Unique traditional and modern woodcarvings from Kamoro Tribe, Papua exhibited at CCCL Gallery. The Kamoro also showed their finesse in dancing with traditional music wearing ethnic costume. Surabaya, Idonesia. 25th November 2011
Unique traditional and modern woodcarvings from Kamoro Tribe, Papua exhibited at CCCL Gallery. The Kamoro also showed their finesse in dancing with traditional music wearing ethnic costume.
The Kamoro Art Program supported by PT. Freeport Indonesia has enabled more than 300 carvers over the last 5 years to find their own creatives voices, through paving the way by co-sponsoring events with partners like the American, Mexican, Swiss and Belgian Embassies, French, International Schools, internal Freeport events, and a three weeks appearance at the Rijksmuseum Voor Volkerkunder Leiden.
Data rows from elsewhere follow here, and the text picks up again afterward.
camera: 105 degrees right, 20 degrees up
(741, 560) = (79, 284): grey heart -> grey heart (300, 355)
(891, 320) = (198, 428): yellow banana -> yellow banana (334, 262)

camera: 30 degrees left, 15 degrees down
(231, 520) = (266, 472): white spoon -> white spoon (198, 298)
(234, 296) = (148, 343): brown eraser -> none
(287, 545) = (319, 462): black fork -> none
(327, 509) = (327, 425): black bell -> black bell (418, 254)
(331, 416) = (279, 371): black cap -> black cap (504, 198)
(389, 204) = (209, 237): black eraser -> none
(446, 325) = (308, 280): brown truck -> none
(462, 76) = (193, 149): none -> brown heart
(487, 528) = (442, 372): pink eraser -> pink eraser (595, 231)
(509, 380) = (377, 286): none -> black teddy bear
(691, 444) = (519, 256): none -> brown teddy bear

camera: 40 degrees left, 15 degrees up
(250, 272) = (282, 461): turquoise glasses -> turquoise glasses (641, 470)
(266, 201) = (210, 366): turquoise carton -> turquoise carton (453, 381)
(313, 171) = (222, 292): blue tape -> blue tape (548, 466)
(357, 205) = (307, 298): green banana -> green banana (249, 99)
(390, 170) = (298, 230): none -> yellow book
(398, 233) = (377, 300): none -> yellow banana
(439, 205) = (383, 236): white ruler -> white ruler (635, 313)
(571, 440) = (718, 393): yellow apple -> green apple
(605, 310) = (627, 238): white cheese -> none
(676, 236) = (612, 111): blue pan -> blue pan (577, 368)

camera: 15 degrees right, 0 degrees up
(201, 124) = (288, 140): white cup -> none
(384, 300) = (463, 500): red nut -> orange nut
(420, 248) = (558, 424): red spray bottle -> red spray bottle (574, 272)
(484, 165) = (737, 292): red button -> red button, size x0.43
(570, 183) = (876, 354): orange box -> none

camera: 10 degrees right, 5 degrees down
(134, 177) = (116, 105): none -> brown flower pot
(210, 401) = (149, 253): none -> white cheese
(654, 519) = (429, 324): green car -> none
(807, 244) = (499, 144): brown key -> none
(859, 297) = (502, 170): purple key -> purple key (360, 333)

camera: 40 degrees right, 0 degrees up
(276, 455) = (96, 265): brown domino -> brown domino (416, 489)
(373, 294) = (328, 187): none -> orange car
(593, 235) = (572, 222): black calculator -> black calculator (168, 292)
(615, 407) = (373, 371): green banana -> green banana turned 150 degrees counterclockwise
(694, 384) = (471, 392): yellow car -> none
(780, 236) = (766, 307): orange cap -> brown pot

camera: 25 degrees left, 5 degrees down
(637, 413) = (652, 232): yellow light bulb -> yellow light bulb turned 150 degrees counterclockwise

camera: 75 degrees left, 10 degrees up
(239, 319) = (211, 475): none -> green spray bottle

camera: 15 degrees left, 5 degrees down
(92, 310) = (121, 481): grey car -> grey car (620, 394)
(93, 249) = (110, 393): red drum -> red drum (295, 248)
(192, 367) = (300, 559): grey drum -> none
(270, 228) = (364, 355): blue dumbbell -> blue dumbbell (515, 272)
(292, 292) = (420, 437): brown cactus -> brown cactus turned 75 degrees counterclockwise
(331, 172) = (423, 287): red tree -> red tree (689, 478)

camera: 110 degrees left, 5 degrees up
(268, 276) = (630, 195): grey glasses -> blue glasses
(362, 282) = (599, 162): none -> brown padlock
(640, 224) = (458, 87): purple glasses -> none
Dr. Kal Muller (68), American-Hungarian ethnolog, who lived 20 years together with Kamoro tribe in South Coast of Papua, accompanied The Kamoro in any events as Freeport's Art Buying Program leader. Muller regularly visits these farflung village which seldom see any outsiders, to pay for sold carvings and buy new stocks. The Kamoro are an ethno-linguistic group. They are about 18,000 lovely peoples, call home a 250-odd kilometer stretch of coastline on the southern shore of Central Papua. The traditional life-style are semi-nomadic hunting, gathering, and fishing tribe on the Northern shore of Arafura Sea, in South-Central Papua, Indonesia. Today, under Indonesia Government and Roman Catholic influence, tey live in fairly permanent villages, only very occasionally shifting location.
"Through these frequent events, about 400 artworks are sold in a year. Talent aside, it has become a viable and much needed source of income as the proceeds go directly to the carvers. Many have been able to benefit from it as a part-time career as they still live as hunter-gatherers. And with little or no education, jobs requiring modern technological skills are out of their reach. Living far from town does not make it possible to bring produce to market," said Muller.
The Kamoro Art history begin in the mid 1930s both the Dutch and Indonesian Administration and Catholic Church discouraged it. So little was done that by the late 1990s it was on the brink of death.
The Kamoro Art rebirth in 1998 when The Kamoro Cultural Festival was held for Kamoro people sponsored by PT. Freeport Indonesia. The festival included an auction of the very best carvings, picked by an outsider who had a good working knowledge of artistic quality. Freeport support this yearly festival till now.
The Kamoro called themselves the "People of the Wood", because they originally were wooden statues fabrcated and generated by their culture hero, Fimbiriw.
The succes of The Kamoro Art Festival was measured by the people themselves, by the eagerness of moremen in the following years wanting to learn how to carve, to be a part of the auction, the rise in the level of both creativity and skill, the growing desire of the older and more experienced to teach and start workgroups with their own apprentices.
The principal of Kamoro carvings fall into several categories. Lately, the quality of a wide variety of art pieces of both traditional and contemporary forms, as well as women's plaited products has improved considerably.
Kamoro Art new "Free Creation" become new trend in Kamoro motifs. Since the new category contested in the auction that would allow the carvers to freely create new forms without losing the essence or key elements of Kamoro motifs, it was a shot in the dark, but it has paid off handsomely in ways no one could have ever expected. They had no reference books, no pictures-nothing from them to copy from and yet ideas coming some, bizarre, some so Piccaso esque, and now some sophisticatedly stylistic that you have to wonder.
The Kamoro Art which famous are Mbitoro, Yamate, Wemawe, Pekoro, Otekapa, Wapuru, Eme, Mbii Kao Spirit Mask, Free Creation Carvings, Women's Clothing and handbags, Canoe and Paddles, Sago, and Tambelo. Woods that used to carve are iron wood, damar wood, and prau wood. The price variated from Rp. 50,000 to Rp. 2,000,000.